In 2011-12, Harden shot 29-71 (40.8%) from midrange, and last season he shot 76-226 (33.6%) from the same area, but Harden's numbers from the other spots on the court tell a very different story.
Per NBA.com, Harden's field goal percentage less than five feet from the rim was 57.1%, and from behind the three-point line it was 55.2%.
Another thing to note about Harden's shooting is that, while some shooters excel at hitting shots either off-the-dribble (Steph Curry) or in spot-up situations (Kyle Korver), Harden is relatively proficient at both, which makes him much tougher to defend.
Give Harden too much space; he will do this to you.
But if you think that the defensive solution is to guard Harden very closely, you've got another thing coming.
Driving and Drawing Fouls
Harden's ability to knock down shots from the three-point line opens up the floor for him to take advantage of defenses with another aspect of his game. Harden's quickness, strength, balance and proficient use of the eurostep makes him one of the best at getting from the perimeter to the rim, something we also observed when dissecting his game in transition.
Watch what he does to Thabo Sefolosha.
Sefolosha realizes the dilemma he is in, and his uncertainty is so evident.
He knows that if he gives Harden too much space, Harden is capable, and more than willing, to pull up and drain the three. On the other hand, if he picks up Harden that far from the rim, Harden will do exactly what he does here and drive right past Sefolosha for the dunk.
Initially, Sefolosha jumps pretty far out to scare Harden off of the pull-up three, but then lunges back in an attempt to position himself so that Harden can't drive past him. Harden sees this, catches Sefolosha off balance with a nice hesitation move (as the bearded wonder is so adept at doing), and drives to the rim with ease.
Even when defenders make it their one goal to shut Harden down, he still finds a way to score.
You can't get any more in Harden's face than Kobe does on that play, yet Harden somehow manages to not only draw the foul, but get the And 1 as well.
Here he is again, doing the same thing to Quincy Pondexter.
According to Zach Lowe at Grantland, as of February, Harden was fifth in the league in drives per game with 9, and the Rockets averaged an astounding 1.51 points per possession on those Harden drives.
Not only can Harden get to the rim and score, but he also led the league in free throw attempts per game (10.2 FTA), and shot 85% on those attempts, which means that more than 8 of the 26 points Harden scored per game came as a result of him getting to the free throw line.
Perhaps I'm beating a dead horse here, but I think I've made my point: give Harden too much room, and he'll make you pay from deep; guard him closely, and he'll use a litany of moves to get past you and to the rim.
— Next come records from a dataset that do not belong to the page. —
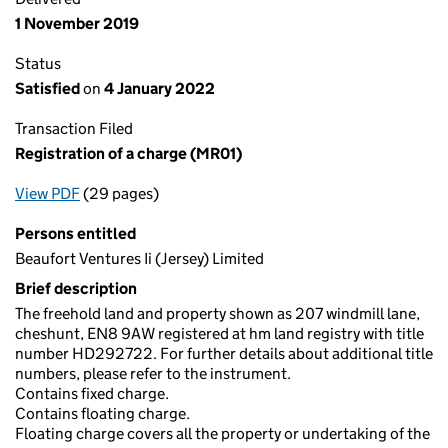
1 November 2019
Status
Satisfied
on
4 January 2022
Transaction Filed
Registration of a charge (MR01)
View PDF
(29 pages)
for Registration of a charge (MR01)
Persons entitled
Beaufort Ventures Ii (Jersey) Limited
Brief description
The freehold land and property shown as 207 windmill lane,
cheshunt, EN8 9AW registered at hm land registry with title
number HD292722. For further details about additional title
numbers, please refer to the instrument.
Contains fixed charge.
Contains floating charge.
Floating charge covers all the property or undertaking of the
Harden's move to Houston came with an increase in offensive expectations, which could have easily led to an increase in inefficiency. However, due to Harden's ability to score easy buckets in transition, take smart shots and his profound knack for drawing fouls, not only did Harden meet these expectations by scoring 26 points a game, he did so as one of the league's most efficient players.
If Harden can continue to play at this level then Houston, meet the NBA's best new shooting guard.
 This seems like an obvious statement, but players don't always choose to shoot from where they're most efficient. This explains why Josh Smith took 201 three-point attempts despite being a 28.3% career three-point shooter.
 The data used to reach this conclusion comes from SportVu tracking technology, but is not entirely complete because only 15 teams actually have the cameras installed in their arenas.